Tanzanians experienced a moderate earthquake on Thursday evening, one day after an unusually strong 6.0-magnitude earthquake struck just off the coast.
The new quake, measured at 5.0 magnitude, occurred in the same Indian Ocean spot about 93 kilometers southeast of Dar es Salaam. The United States Geological Survey estimated a depth of 10 kilometers, making it a relatively shallow quake.
The epicenter of Wednesday’s more powerful quake was just slightly closer to the Tanzanian coastline, with many witness reports collected by the European-Mediterranean Seismological Centre – including one nearly 900 kilometers inland. There were no immediate reports of damage or injuries.
“I was in bed and my bed shook for a few seconds,” said another witness, responding all the way from Kandara, a town to the northeast of Nairobi in Kenya.
Closer to home, residents of Dar said they felt a low rumble Wednesday and then window panes and furniture started shaking. Pets, they said, were as alarmed as the people.
“Frightening noises: we had to run out of the apartment and people were doing the same,” said one who experienced the quake from a six-story apartment building. “More emotional but no physical harm or damages noted.”

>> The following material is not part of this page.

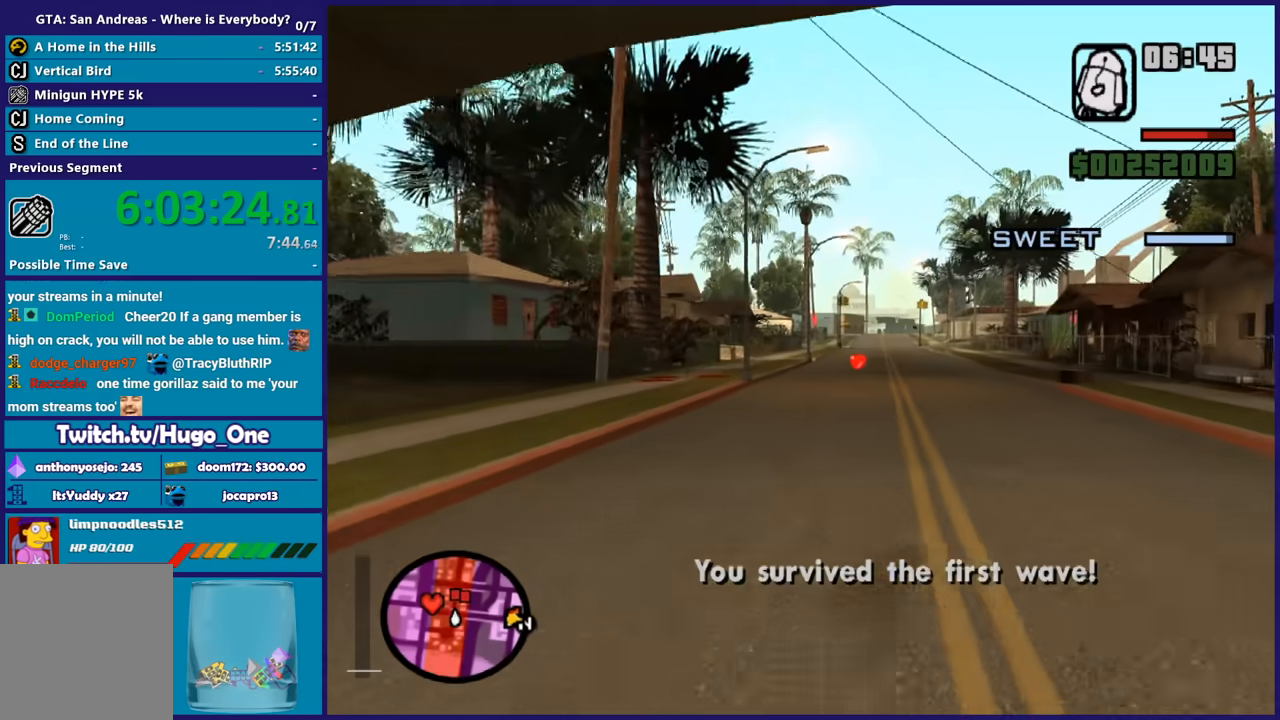
{"buttons": ["A"], "left_stick": "up", "right_stick": "center", "events": [[100, "A", "down"], [200, "A", "up"], [300, "A", "down"], [400, "A", "up"], [501, "A", "down"]]}
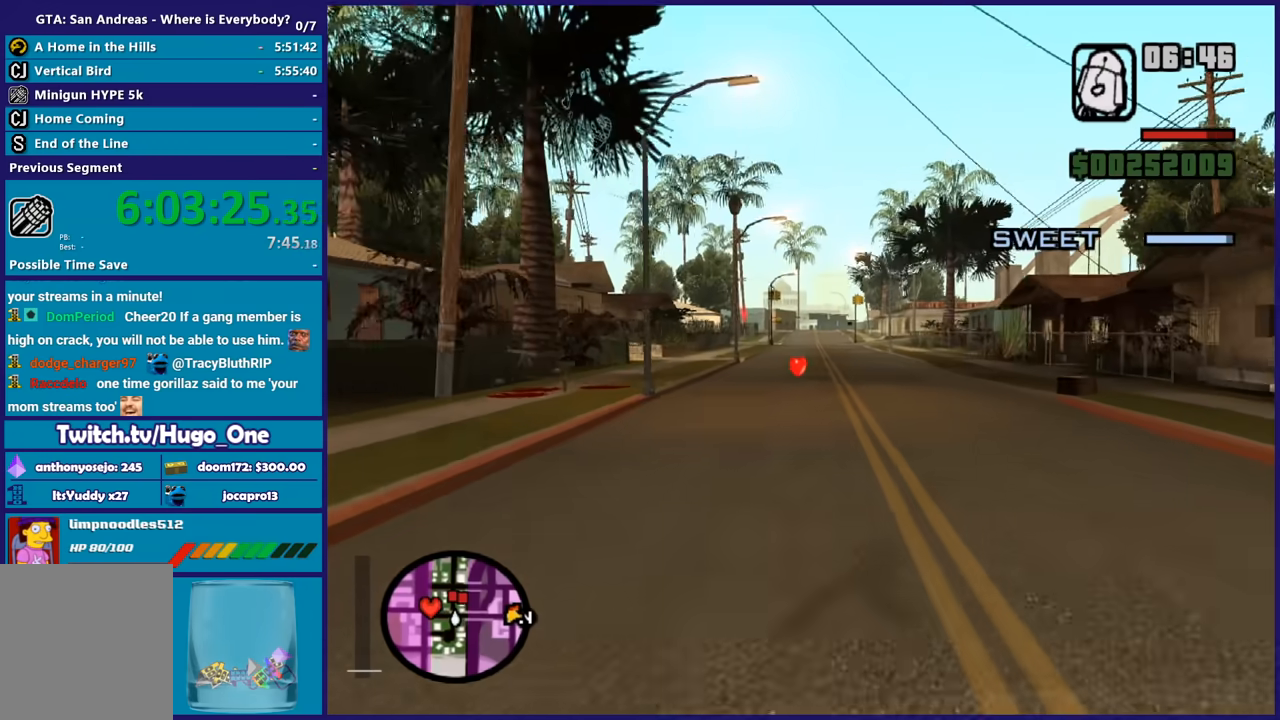
{"buttons": [], "left_stick": "up", "right_stick": "center", "events": [[100, "A", "up"], [200, "A", "down"], [300, "A", "up"], [400, "A", "down"], [500, "A", "up"]]}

Moderate earthquakes are not uncommon in Tanzania and neighboring nations along the seismically active East African Rift, with some causing fatalities in recent years. A 5.9-magnitude earthquake in September 2016 caused 16 fatalities near the Tanzania-Uganda border, along the western edge of Lake Victoria.
Both of the new earthquakes near Tanzania followed a 4.9-magnitude quake earlier this week near Mozambique, also just off the coastline but hundreds of kilometers to the south.